Pasta primavera, that celebration of fresh vegetables and weeknight ease, translates to “spring pasta,” but no one will blame you if you make it in summer, fall, or even smack in the middle of winter. Of course, tender asparagus and crisp green beans are at their best in primavera, but the ingredients have become such staples at grocery stores you really can pull this dish off any time of year.
What makes this particular pasta primavera recipe truly special is the cooking technique. First, you’ll boil the pasta in a large pot of water and then drain it, reserving some of the pasta cooking liquid. Next, you’ll use the same pot to sauté the veg and build the lemony Parmesan cream sauce, which takes all of 10 minutes combined. (One pot, easy cleanup.)
Grape tomatoes add balanced acidity (cherry tomatoes would work too), but a small glug of balsamic vinegar gives the dish a flavorful depth.
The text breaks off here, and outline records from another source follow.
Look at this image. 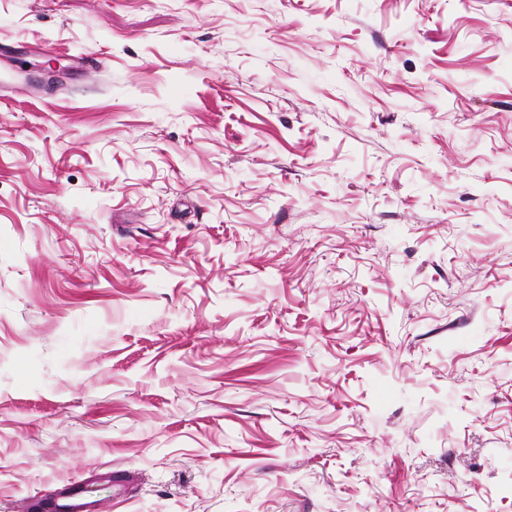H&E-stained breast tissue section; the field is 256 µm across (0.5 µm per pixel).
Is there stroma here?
I'll return each instance as SVG.
<instances>
[{
  "label": "stroma",
  "instance_id": "35a3bbf8",
  "mask_svg": "<svg viewBox=\"0 0 512 512\" xmlns=\"http://www.w3.org/2000/svg\"><path fill=\"white\" fill-rule=\"evenodd\" d=\"M83 479L512 512V0H0V512Z\"/></svg>",
  "mask_w": 512,
  "mask_h": 512
}]
</instances>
As the season wanes, you can swap the green vegetables for other farmers market favorites, such as thinly sliced zucchini, yellow squash, or red bell pepper.
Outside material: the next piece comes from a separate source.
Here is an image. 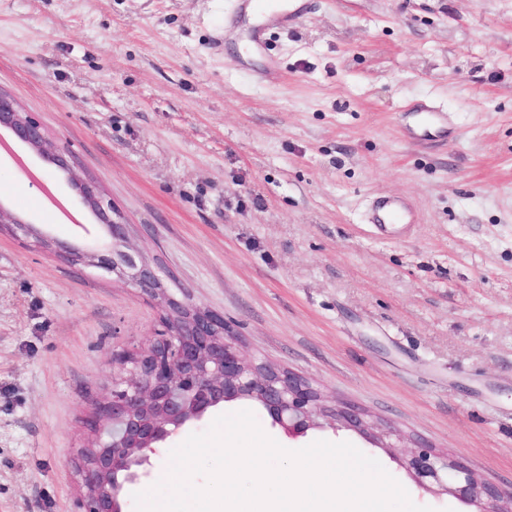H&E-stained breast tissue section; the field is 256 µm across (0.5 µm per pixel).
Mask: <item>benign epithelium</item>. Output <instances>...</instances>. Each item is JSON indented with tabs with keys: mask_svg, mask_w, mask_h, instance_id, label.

Finish this creamy pasta dish with a shower of fresh herbs and something crunchy—toasted pistachios, pine nuts, or crushed walnuts all work well.
Recipe information
Total Time
40 minutes
Yield
6 servings
Ingredients
Preparation
Step 1
Cook 1 lb. short pasta (such as gemelli) in a large pot of boiling salted water 1 minute less than package directions. Drain, reserving 2 cups pasta cooking liquid; set cooked pasta aside.
Step 2
Heat ¼ cup extra-virgin olive oil in same pot over medium. Add 4 garlic cloves, finely grated, and ½ tsp. crushed red pepper flakes and cook, stirring often, just until fragrant, 1–2 minutes. Add 8 oz. asparagus, trimmed, cut into 1" pieces, and 4 oz. green beans, preferably haricots verts, trimmed, cut into 1" pieces, and cook, stirring often, until vegetables are softened slightly, about 4 minutes.
Step 3
Add 1½ pints grape tomatoes, ¾ cup frozen peas, and ⅔ cup heavy cream and bring to a gentle simmer. Cook, stirring often, until a few tomatoes begin to burst, 2–3 minutes. Add 2 oz. Parmigiano-Reggiano, finely grated (about 1 cup), 4 Tbsp. unsalted butter, cut into pieces, 1 Tbsp. balsamic vinegar, 1 tsp. finely grated lemon zest, and reserved pasta and toss, adding pasta cooking liquid a little at a time as needed, until cheese is melted and a glossy sauce forms. Remove pasta from heat, stir in ½ cup finely chopped basil, and season with kosher salt and freshly ground pepper.
Step 4
Divide pasta among shallow bowls. Garnish with basil leaves and ⅓ cup toasted nuts (such as pine nuts, pistachios, or walnuts), chopped if large, if desired.